▸ **WHAT TO PRODUCE**
For the material that follows, list every line containing the word "casing".

▸ **EXERCISE INPUT**
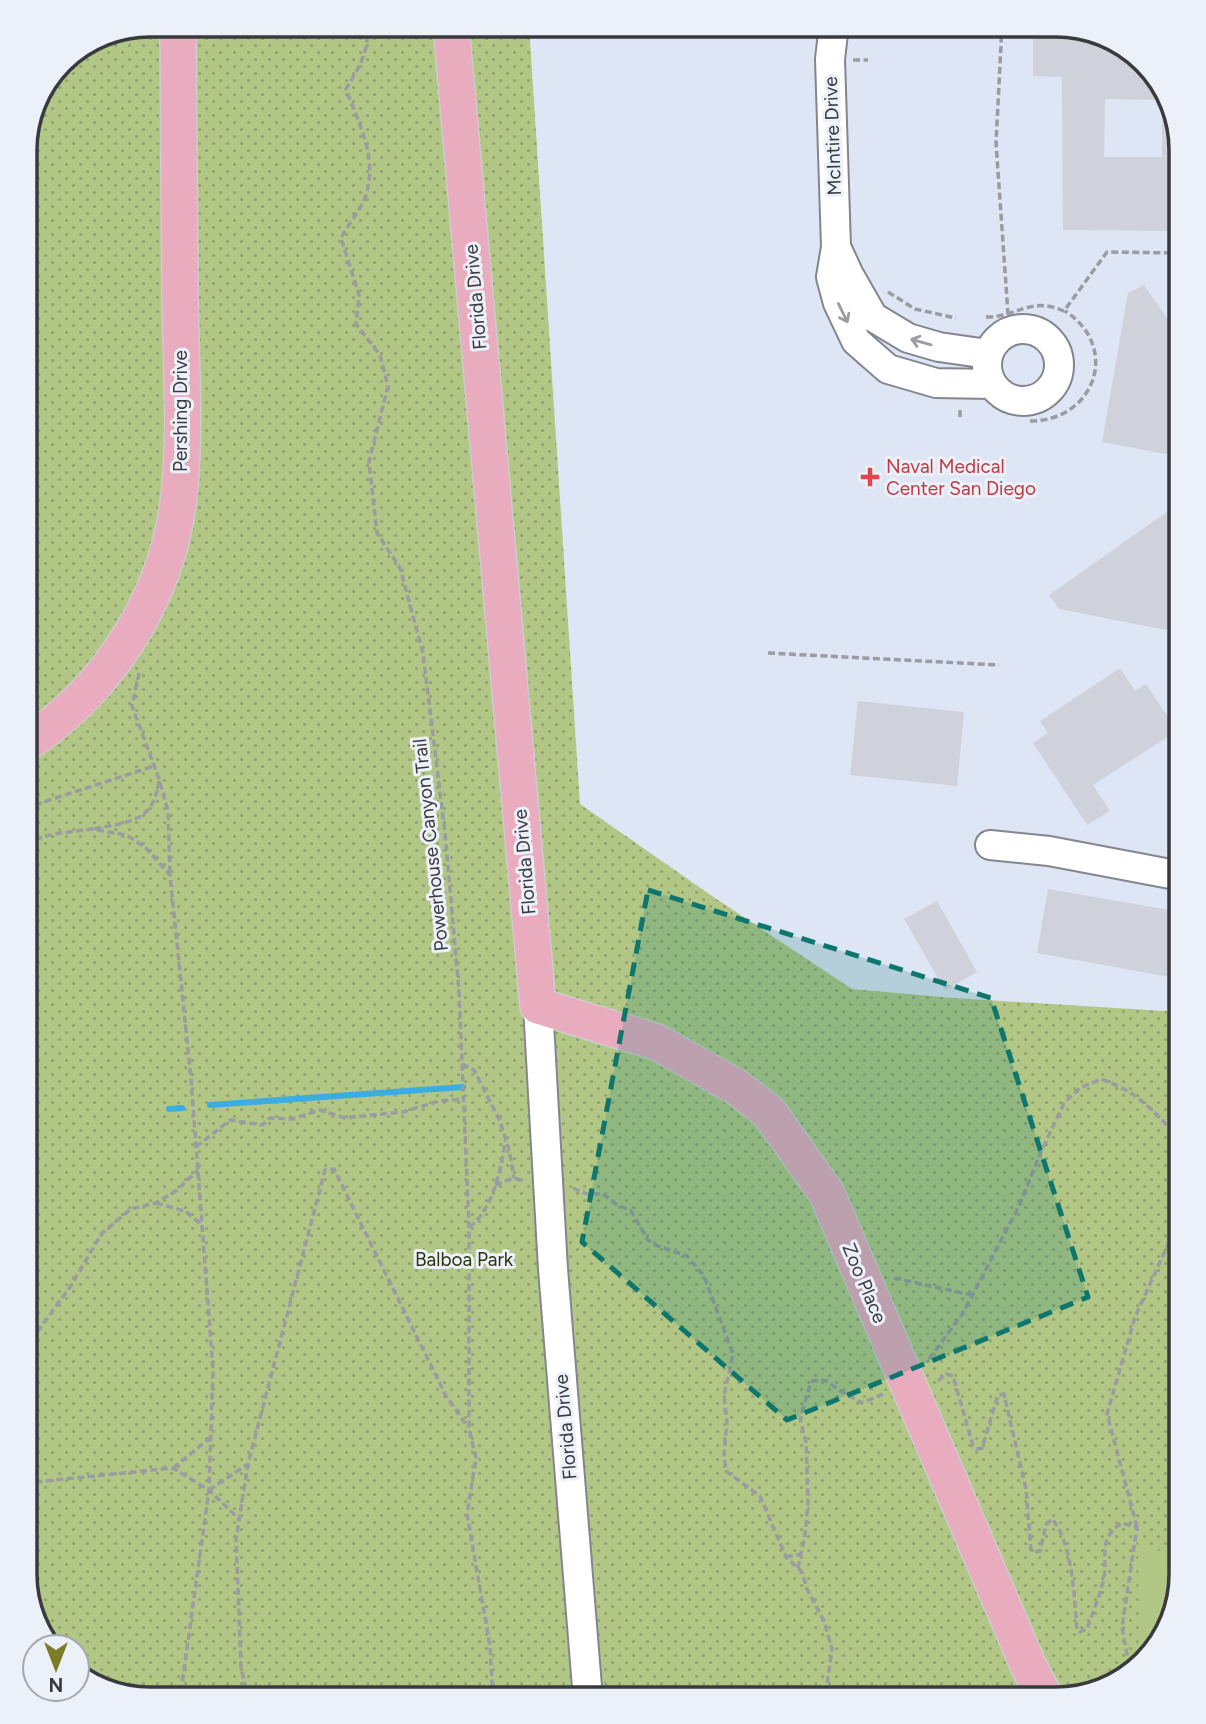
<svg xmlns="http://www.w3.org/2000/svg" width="1206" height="1724" font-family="Figtree,sans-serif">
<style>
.built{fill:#dee5f4}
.park{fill:url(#park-dots)}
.garden{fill:#b2c786}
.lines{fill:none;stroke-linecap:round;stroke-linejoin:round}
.stream{stroke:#3dace0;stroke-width:6}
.building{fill:#cfd2db;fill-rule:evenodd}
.minor-casing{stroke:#83868e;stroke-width:32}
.major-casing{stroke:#cccccd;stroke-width:38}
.path{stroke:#999ca2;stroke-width:3.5;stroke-dasharray:7 3.5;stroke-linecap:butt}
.minor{stroke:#fff;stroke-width:28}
.major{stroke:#e9abbe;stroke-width:35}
.oneway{stroke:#9c9c9e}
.marked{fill:#0f766e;fill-opacity:0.2;stroke:#0f766e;stroke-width:5;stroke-dasharray:14 9;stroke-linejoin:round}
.health-dot{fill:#e0444e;stroke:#ecf0f8;stroke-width:2.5}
.labels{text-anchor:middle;stroke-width:6;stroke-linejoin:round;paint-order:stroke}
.street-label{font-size:19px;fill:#393a3e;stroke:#ecf0f8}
.health-label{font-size:19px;fill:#be3a42;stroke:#ecf0f8;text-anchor:start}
.park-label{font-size:19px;fill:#2b350e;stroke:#ecf0f8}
.rim{fill:none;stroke:#393a3e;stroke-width:3.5}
</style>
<defs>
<pattern id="park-dots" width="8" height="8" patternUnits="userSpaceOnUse" patternTransform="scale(1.75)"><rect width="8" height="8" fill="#b2c786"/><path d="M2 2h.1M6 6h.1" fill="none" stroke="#92a36f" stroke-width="1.8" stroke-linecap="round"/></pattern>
</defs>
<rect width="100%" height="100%" fill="#ecf0f8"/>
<path class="built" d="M529,25h535l55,17 45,45 17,63v862l-227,-14 -102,-9 -137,-91 -135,-94z"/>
<path class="park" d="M150,25h379l51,779 135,94 137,91 102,9 227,14v562l-16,62 -46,46 -63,17h-914l-55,-17 -10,-9v-26h-26l-9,-10 -17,-63v-1433l13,-47 29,-38z"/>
<path class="garden" d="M1138,1541l43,20v13l-16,62 -26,26z"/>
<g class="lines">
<path class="stream" d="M210,1105l253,-18
M169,1109l13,-1"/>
</g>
<path class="building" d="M1033,25h31l11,3v6h18l26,8 45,45 17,63v81l-118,-1 -1,-153 -29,-1zM1105,99l57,1v57h-58z
M1144,285l37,53v119l-79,-15 26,-149z
M1181,502v131l-122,-24 -10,-14z
M1120,668l15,23 11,-7 31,47 -84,54 17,26 -23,14 -54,-82 15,-10 -8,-12z
M858,701l106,11 -7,74 -107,-11z
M1048,889l133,23v67l-144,-26z
M937,901l40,71 -32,18 -41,-71z"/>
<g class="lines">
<defs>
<path id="minor" d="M834,25l-4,34 6,188 -5,30 7,26 18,38 32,28 48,14 56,1
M837,249l12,26 24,42 35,21 31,9 49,7
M987 365a36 36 0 1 1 72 0a36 36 0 1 1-72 0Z
M990,845l59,6 132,25
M538,1006l15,263 35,430"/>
<path id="major" d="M451,25l87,981 119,36 81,46 31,24 58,82 201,471 18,34
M25,744c84,-54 143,-148 154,-248 7,-65 2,-131 1,-196 -1,-92 -2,-184 -2,-275"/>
</defs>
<use href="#minor" class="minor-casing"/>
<use href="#major" class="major-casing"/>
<path class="path" d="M366,25c5,24 -8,44 -20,64 13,35 34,73 18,111 -6,13 -16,25 -23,38l18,57 -3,29 24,31 8,31 -19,76 8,71 23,35 23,85 22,180 14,158 4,96 6,140v202l7,29 -9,56 23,132 3,53
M1002,25l-6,118 12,171
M853,60h15
M888,292l27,17 41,9
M986,317c33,0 43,-21 78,-6l43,-59 74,1
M960,417v-10
M1030,421c65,0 91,-74 35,-110
M768,653l231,12
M139,673l-7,33 27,73 9,32 2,64
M25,808l129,-42
M94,829c36,-8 59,-6 65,-48
M25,842l28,-8 39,-5 34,6 19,12 25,28 21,204 22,291 -4,120 -29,209
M462,1064l12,6 25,49 10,30 5,29
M196,1147l34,-27 32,5 8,-7 22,1 28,-9 25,8 27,-3 31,-3 36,-11 25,-2
M495,1185l19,-7 10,3
M573,1188l14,6h16l13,10 15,7 17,29 7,5 32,11 17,20 29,78 -9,42 3,25 -3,33 2,17 34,25 26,61 16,15 5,17 17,32 8,28 -7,50
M156,1203l29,8 17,14
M469,1227c23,-15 33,-60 36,-86
M894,1278l78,17
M25,1349l45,-62 32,-54 29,-24 25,-6 21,-13 21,-20
M929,1359l34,-46 56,-107 22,-54 23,-49 16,-15 21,-9c38,13 53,33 80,61
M938,1381l8,-7 7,2 20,70 5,3 4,-1 16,-53 6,-1 22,95 5,61 4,2 5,-1 6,-26 6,-6c21,24 22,79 25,110l3,3 7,-3c5,-15 12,-31 16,-47 6,-24 -7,-43 19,-59l15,4 -15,100 8,44
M173,1468l37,-30
M25,1483l148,-15 36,22 31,30
M209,1490l39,-26
M1137,1527l-30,-113 28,-97 46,-101
M786,1557l15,-3
M798,1568l7,-33 3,-33 -2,-60 -6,-23 10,-34 3,-4 10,-1 5,2 11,8 23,13 21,-9
M248,1699l-7,-32 -5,-128 12,-75 77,-294 9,-1 112,227 22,31"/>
<use href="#minor" class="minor"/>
<use href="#major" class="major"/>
</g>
<defs><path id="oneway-shaft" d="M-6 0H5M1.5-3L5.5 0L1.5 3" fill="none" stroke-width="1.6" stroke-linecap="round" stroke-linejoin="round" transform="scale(1.75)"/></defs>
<g class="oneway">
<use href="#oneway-shaft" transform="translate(843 313) rotate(64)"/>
<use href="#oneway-shaft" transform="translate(921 342) rotate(-164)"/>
</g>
<path class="marked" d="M648,890l343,108 97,299 -301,123 -205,-178z"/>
<path class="health-dot" d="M866.5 466.5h7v7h7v7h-7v7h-7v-7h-7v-7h7z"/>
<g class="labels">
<g class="street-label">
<text transform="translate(832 136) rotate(-92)" y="7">McIntire Drive</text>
<text transform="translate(475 297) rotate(-95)" y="7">Florida Drive</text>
<text transform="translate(180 411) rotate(-90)" y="7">Pershing Drive</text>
<text transform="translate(430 845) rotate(-96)" y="7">Powerhouse Canyon Trail</text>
<text transform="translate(524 862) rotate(-95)" y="7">Florida Drive</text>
<text transform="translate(865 1283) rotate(67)" y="7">Zoo Place</text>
<text transform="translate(565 1427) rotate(-95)" y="7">Florida Drive</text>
</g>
<g class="health-label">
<text x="886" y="473">Naval Medical<tspan x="886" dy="22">Center San Diego</tspan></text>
</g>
<g class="park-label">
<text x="464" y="1266">Balboa Park</text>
</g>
</g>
<path d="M0 0H1206V1724H0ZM150 37H1056A113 113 0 0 1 1169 150V1574A113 113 0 0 1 1056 1687H150A113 113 0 0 1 37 1574V150A113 113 0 0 1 150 37Z" fill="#ecf0f8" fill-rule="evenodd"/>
<path class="rim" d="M150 37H1056A113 113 0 0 1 1169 150V1574A113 113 0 0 1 1056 1687H150A113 113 0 0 1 37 1574V150A113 113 0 0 1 150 37Z"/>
<g transform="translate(56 1668) rotate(180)"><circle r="33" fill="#ecf0f8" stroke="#a4a7ae" stroke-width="2"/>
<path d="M0-5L12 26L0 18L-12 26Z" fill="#7b7c25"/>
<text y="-10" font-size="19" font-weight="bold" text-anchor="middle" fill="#393a3e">N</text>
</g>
</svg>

▸ **ANSWER AREA**
.minor-casing{stroke:#83868e;stroke-width:32}
.major-casing{stroke:#cccccd;stroke-width:38}
<use href="#minor" class="minor-casing"/>
<use href="#major" class="major-casing"/>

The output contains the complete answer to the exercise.